Endüstrinin yükselişi, Romantiklerin şiirlerinde tepki verdiği doğal bir yıkım sürecine de başladı. William Blake'in şiiri, yeni tekstil endüstrisinin "karanlık Şeytan değirmenlerine" karşı korkuyor ve kitlesel kentleşmenin gerektirdiği gecekondu mahallelerini sarsıyor. Wordsworth ayrıca, insanlık ve doğa arasındaki kopukluğu, özellikle de “Dünya Bizimle Çok Fazla Şey” adlı sonnetinde ağlattı. Doğal dünyaya yapılan bu vurgu, büyük ölçüde insan etkileşimleri dünyasına odaklanan önceki dönemin şiiriyle çelişmektedir.

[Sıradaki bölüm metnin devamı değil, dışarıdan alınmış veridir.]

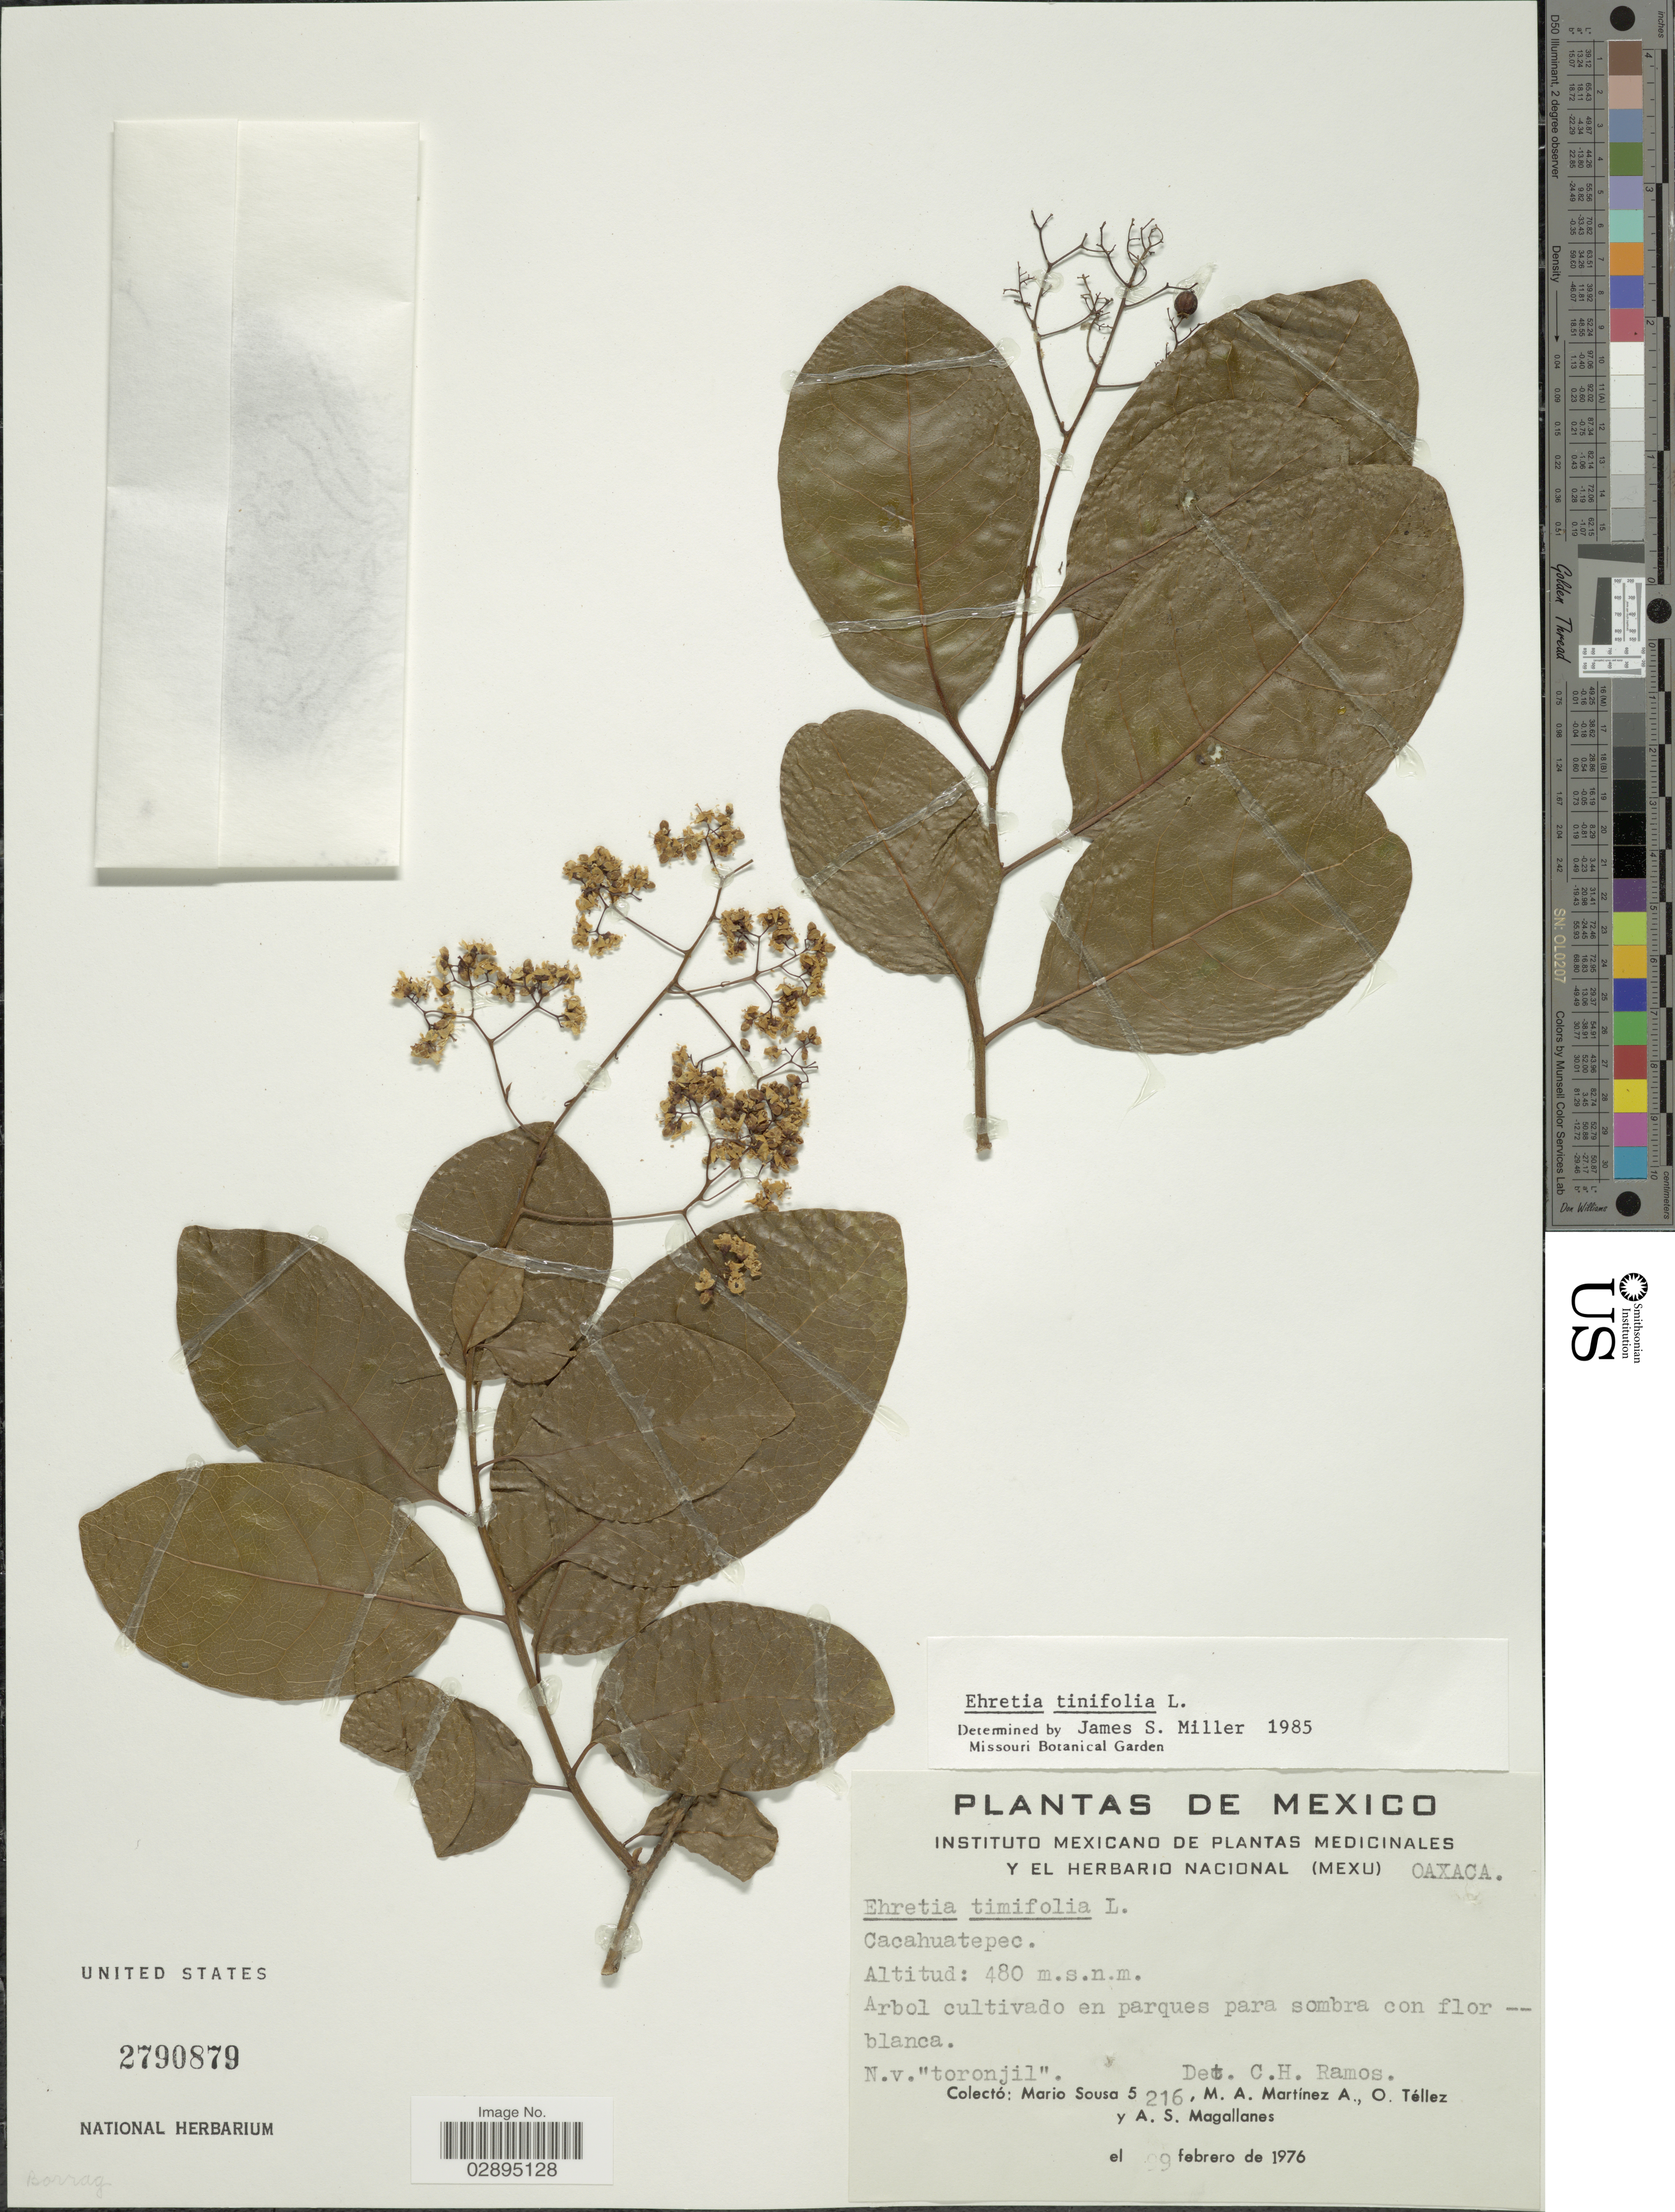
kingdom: Plantae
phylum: Tracheophyta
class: Magnoliopsida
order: Boraginales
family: Ehretiaceae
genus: Ehretia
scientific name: Ehretia tinifolia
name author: L.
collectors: M. Sousa S., M. A. Martínez Alfaro, O. Tellez & A. Magallanes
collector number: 5216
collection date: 1976-02-09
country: Mexico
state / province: Oaxaca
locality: Cacahuatepec.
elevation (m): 480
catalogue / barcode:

Büyüyen ve dünyanın diğer bölgelerine seyahat eden ticaret, ayrıca Asya, Doğu Avrupa ve Orta Doğu'nun egzotik hazinelerini seven Romantik şairlere de ilham verdi. Coleridge'in "Kubla Hanı", "Byron'un" Childe Harold's Hacıları "," Keats'in "Grecian Urn'da Ode" ve Shelley "Ozymandias" gibi şiirleri, bu tutkuyu egzotik bir şekilde yansıtıyor.